XVI - valores de notas fiscais emitidas neste Município, por contribuinte enquadrado no Simples Nacional, após efetuar a alteração de endereço para outro Município junto à Receita Federal do Brasil, sem a respectiva baixa no Cadastro Mobiliário do Município. § 1º A apuração da receita poderá basear-se na documentação referente aos atos negociais de que a pessoa jurídica tenha participado, caso esteja a mesma dispensada de escrituração contábil, nos termos da legislação vigente.

§ 2º Para os efeitos do disposto nesta Lei Complementar, são também considerados documentos fiscais as declarações, inclusive por via eletrônica de dados, e os documentos resultantes do cumprimento de obrigação acessória nas esferas federal, estadual e municipal.

§ 3º Na hipótese de configuração de confusão patrimonial entre a pessoa jurídica e a pessoa física do sócio, administrador ou empregado, ou familiares destes até o terceiro grau, presumir-se-á como omissão de receitas de serviços os valores ingressados em conta de depósito ou de investimento mantida junto à instituição financeira em nome das pessoas físicas envolvidas nas operações, desde que, após regularmente intimadas, não comprovem, mediante documentação hábil e idônea, que os recursos utilizados nessas operações não são hipótese de incidência do ISS.

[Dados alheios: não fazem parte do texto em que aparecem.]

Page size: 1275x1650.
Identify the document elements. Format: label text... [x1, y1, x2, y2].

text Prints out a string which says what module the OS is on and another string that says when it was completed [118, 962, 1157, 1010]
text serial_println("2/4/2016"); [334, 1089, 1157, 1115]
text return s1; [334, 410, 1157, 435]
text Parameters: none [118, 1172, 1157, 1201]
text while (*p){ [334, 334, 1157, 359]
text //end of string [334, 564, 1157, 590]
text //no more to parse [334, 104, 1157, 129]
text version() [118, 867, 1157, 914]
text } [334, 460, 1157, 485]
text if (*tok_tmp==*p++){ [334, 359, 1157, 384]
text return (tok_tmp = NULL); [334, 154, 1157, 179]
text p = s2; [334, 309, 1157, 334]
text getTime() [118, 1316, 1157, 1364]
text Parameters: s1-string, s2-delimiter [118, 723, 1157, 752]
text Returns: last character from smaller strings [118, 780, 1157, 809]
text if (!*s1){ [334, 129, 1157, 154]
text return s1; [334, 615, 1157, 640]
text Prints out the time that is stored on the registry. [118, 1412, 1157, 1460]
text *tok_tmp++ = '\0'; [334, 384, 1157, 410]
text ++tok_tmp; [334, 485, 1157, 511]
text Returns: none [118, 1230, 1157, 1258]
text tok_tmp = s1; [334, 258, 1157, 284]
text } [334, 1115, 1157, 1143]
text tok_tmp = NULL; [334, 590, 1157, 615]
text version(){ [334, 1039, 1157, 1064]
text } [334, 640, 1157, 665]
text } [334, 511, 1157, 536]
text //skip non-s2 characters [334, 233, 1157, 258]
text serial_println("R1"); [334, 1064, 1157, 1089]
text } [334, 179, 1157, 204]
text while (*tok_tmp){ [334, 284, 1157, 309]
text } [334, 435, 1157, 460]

§ 4º Para efeitos do § 3º deste artigo, configura-se à confusão patrimonial a circulação de valores não registrados contabilmente, ou, registrados e não autorizados pelas normas contábeis, trabalhistas, previdenciárias e/ou tributárias vigentes.

§ 5º Valem as mesmas presunções previstas nos incisos VI e XII deste artigo, no caso de valores apurados através de extratos de vendas em cartões de crédito ou débito, fornecidos pelo próprio contribuinte ou por meio de operadoras ou administradoras de cartões de crédito ou débito, ou assemelhadas.

§ 6º Para aplicação das presunções previstas nos incisos II, IV, V e VI deste artigo, o contribuinte deve ter sido notificado a apresentar documentos que amparem tais lançamentos contábeis, e não os ter fornecido, ou ter entregue informações sem fidedignidade ou inexistentes.

§ 7º Na situação prevista no inciso III deste artigo, a omissão de receitas será apurada com base no maior valor de saldo credor no período de apuração, por meio da glosa de lançamentos contábeis sem amparo documental adequado ou fidedigno, ou da adição de outros fatos contábeis não escriturados, sendo observados, para isso, as presunções dos incisos II, IV, V e VI deste artigo.

§ 8º No caso da configuração da inexistência de fato de estabelecimento prestador em outro Município, conforme inciso XIII deste artigo, o ISS será apurado com base no preço dos serviços discriminados em documentos fiscais emitidos no outro Município em que não existia de fato o estabelecimento, e demais elementos possíveis para apuração da base de cálculo do imposto, sem prejuízo das penalidades cabíveis.

§ 9º Será considerada ocorrida a simulação da locação de bens móveis, conforme descrito no inciso XIV deste artigo, quando, concomitantemente: I - os bens locados forem utilizados exclusivamente em atividades relacionadas à prestação do serviço contratado;

II - não for transferida a posse, utilização e responsabilidade sobre o uso correto do bem locado ao locatário;

III - o locador se responsabilizar, mesmo que parcialmente, pelo resultado da utilização do bem locado.

§ 10. As presunções previstas neste artigo são relativas e podem ser ilididas, mediante prova documental da não ocorrência do fato presumido em qualquer etapa da fiscalização ou do processo do contencioso administrativo.